┌─ Excerpted data

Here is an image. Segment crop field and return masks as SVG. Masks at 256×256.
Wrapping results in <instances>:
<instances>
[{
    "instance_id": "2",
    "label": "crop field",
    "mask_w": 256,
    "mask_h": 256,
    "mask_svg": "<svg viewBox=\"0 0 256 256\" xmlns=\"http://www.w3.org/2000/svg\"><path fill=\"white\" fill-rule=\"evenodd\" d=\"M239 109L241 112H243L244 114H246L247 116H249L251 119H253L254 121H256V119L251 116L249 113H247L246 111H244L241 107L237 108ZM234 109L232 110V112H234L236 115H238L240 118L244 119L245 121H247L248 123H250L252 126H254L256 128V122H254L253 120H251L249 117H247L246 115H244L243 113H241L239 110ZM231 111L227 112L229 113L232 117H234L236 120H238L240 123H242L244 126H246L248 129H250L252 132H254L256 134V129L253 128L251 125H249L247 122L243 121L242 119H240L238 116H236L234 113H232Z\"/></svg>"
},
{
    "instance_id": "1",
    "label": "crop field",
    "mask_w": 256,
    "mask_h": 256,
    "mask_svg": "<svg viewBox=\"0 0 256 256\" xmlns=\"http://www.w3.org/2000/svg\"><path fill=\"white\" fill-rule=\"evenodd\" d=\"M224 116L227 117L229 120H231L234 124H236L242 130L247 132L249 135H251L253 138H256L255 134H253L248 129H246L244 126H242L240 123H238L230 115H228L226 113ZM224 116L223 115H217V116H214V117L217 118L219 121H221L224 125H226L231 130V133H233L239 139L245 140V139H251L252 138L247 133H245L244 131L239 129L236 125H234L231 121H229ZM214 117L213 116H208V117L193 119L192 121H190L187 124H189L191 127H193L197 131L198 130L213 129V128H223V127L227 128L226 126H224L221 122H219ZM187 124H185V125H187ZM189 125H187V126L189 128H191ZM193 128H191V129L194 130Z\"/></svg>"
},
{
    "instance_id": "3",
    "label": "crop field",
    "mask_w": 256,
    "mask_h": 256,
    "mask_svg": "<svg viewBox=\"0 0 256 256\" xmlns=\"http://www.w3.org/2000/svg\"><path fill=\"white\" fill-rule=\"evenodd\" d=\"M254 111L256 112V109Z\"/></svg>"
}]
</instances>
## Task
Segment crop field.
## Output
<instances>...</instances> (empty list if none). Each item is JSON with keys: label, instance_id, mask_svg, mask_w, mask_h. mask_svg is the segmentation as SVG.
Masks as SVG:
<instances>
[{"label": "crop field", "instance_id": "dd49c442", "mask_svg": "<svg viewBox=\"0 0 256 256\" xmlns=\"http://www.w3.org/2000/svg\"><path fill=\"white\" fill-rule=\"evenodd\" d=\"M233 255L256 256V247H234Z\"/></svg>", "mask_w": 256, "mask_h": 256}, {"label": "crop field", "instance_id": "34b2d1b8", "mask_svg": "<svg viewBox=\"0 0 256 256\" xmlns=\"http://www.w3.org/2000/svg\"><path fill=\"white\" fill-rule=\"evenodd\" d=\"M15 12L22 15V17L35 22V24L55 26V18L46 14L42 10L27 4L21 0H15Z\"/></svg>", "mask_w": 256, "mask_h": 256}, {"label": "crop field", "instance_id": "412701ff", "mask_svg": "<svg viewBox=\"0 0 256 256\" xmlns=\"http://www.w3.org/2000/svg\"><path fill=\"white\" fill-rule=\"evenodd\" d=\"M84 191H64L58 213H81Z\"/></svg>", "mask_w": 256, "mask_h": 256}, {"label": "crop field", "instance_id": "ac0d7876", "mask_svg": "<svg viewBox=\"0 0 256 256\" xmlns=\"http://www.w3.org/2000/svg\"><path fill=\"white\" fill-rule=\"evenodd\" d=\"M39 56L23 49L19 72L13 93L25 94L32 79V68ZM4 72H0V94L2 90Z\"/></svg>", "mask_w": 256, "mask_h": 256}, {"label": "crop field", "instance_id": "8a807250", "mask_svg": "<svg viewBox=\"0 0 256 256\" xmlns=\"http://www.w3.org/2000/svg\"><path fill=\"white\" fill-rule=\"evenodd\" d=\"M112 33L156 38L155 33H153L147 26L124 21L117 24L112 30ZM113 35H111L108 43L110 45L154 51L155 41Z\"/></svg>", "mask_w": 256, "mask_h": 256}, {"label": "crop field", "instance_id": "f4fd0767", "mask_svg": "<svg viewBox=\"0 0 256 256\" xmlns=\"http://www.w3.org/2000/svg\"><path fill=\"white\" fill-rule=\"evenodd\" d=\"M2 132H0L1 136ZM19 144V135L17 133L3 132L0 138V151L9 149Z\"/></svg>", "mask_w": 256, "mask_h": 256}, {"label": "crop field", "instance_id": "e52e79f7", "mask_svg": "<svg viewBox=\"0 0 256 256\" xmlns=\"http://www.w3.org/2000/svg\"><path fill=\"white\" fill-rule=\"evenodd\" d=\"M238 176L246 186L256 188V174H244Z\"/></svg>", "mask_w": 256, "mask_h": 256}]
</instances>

└─

-- Your instructions --
Copy out the material above in its entirety. Every detail must match.

-- Final answer --
Here is an image. Segment crop field and return masks as SVG. Masks at 256×256.
Wrapping results in <instances>:
<instances>
[{
    "instance_id": "2",
    "label": "crop field",
    "mask_w": 256,
    "mask_h": 256,
    "mask_svg": "<svg viewBox=\"0 0 256 256\" xmlns=\"http://www.w3.org/2000/svg\"><path fill=\"white\" fill-rule=\"evenodd\" d=\"M239 109L241 112H243L244 114H246L247 116H249L251 119H253L254 121H256V119L251 116L249 113H247L246 111H244L241 107L237 108ZM234 109L232 110V112H234L236 115H238L240 118L244 119L245 121H247L248 123H250L252 126H254L256 128V122H254L253 120H251L249 117H247L246 115H244L243 113H241L239 110ZM231 111L227 112L229 113L232 117H234L236 120H238L240 123H242L244 126H246L248 129H250L252 132H254L256 134V129L253 128L251 125H249L247 122L243 121L242 119H240L238 116H236L234 113H232Z\"/></svg>"
},
{
    "instance_id": "1",
    "label": "crop field",
    "mask_w": 256,
    "mask_h": 256,
    "mask_svg": "<svg viewBox=\"0 0 256 256\" xmlns=\"http://www.w3.org/2000/svg\"><path fill=\"white\" fill-rule=\"evenodd\" d=\"M224 116L227 117L229 120H231L234 124H236L242 130L247 132L249 135H251L253 138H256L255 134H253L248 129H246L244 126H242L240 123H238L230 115H228L226 113ZM224 116L223 115H217V116H214V117L217 118L219 121H221L224 125H226L231 130V133H233L239 139L245 140V139H251L252 138L247 133H245L244 131L239 129L236 125H234L231 121H229ZM214 117L213 116H208V117L193 119L192 121H190L187 124H189L191 127H193L197 131L198 130L213 129V128H223V127L227 128L226 126H224L221 122H219ZM187 124H185V125H187ZM189 125H187V126L189 128H191ZM193 128H191V129L194 130Z\"/></svg>"
},
{
    "instance_id": "3",
    "label": "crop field",
    "mask_w": 256,
    "mask_h": 256,
    "mask_svg": "<svg viewBox=\"0 0 256 256\" xmlns=\"http://www.w3.org/2000/svg\"><path fill=\"white\" fill-rule=\"evenodd\" d=\"M254 111L256 112V109Z\"/></svg>"
}]
</instances>
## Task
Segment crop field.
## Output
<instances>...</instances> (empty list if none). Each item is JSON with keys: label, instance_id, mask_svg, mask_w, mask_h. mask_svg is the segmentation as SVG.
Masks as SVG:
<instances>
[{"label": "crop field", "instance_id": "dd49c442", "mask_svg": "<svg viewBox=\"0 0 256 256\" xmlns=\"http://www.w3.org/2000/svg\"><path fill=\"white\" fill-rule=\"evenodd\" d=\"M233 255L256 256V247H234Z\"/></svg>", "mask_w": 256, "mask_h": 256}, {"label": "crop field", "instance_id": "34b2d1b8", "mask_svg": "<svg viewBox=\"0 0 256 256\" xmlns=\"http://www.w3.org/2000/svg\"><path fill=\"white\" fill-rule=\"evenodd\" d=\"M15 12L22 15V17L35 22V24L55 26V18L46 14L42 10L27 4L21 0H15Z\"/></svg>", "mask_w": 256, "mask_h": 256}, {"label": "crop field", "instance_id": "412701ff", "mask_svg": "<svg viewBox=\"0 0 256 256\" xmlns=\"http://www.w3.org/2000/svg\"><path fill=\"white\" fill-rule=\"evenodd\" d=\"M84 191H64L58 213H81Z\"/></svg>", "mask_w": 256, "mask_h": 256}, {"label": "crop field", "instance_id": "ac0d7876", "mask_svg": "<svg viewBox=\"0 0 256 256\" xmlns=\"http://www.w3.org/2000/svg\"><path fill=\"white\" fill-rule=\"evenodd\" d=\"M39 56L23 49L19 72L13 93L25 94L32 79V68ZM4 72H0V94L2 90Z\"/></svg>", "mask_w": 256, "mask_h": 256}, {"label": "crop field", "instance_id": "8a807250", "mask_svg": "<svg viewBox=\"0 0 256 256\" xmlns=\"http://www.w3.org/2000/svg\"><path fill=\"white\" fill-rule=\"evenodd\" d=\"M112 33L156 38L155 33H153L147 26L124 21L117 24L112 30ZM113 35H111L108 43L110 45L154 51L155 41Z\"/></svg>", "mask_w": 256, "mask_h": 256}, {"label": "crop field", "instance_id": "f4fd0767", "mask_svg": "<svg viewBox=\"0 0 256 256\" xmlns=\"http://www.w3.org/2000/svg\"><path fill=\"white\" fill-rule=\"evenodd\" d=\"M2 132H0L1 136ZM19 144V135L17 133L3 132L0 138V151L9 149Z\"/></svg>", "mask_w": 256, "mask_h": 256}, {"label": "crop field", "instance_id": "e52e79f7", "mask_svg": "<svg viewBox=\"0 0 256 256\" xmlns=\"http://www.w3.org/2000/svg\"><path fill=\"white\" fill-rule=\"evenodd\" d=\"M238 176L246 186L256 188V174H244Z\"/></svg>", "mask_w": 256, "mask_h": 256}]
</instances>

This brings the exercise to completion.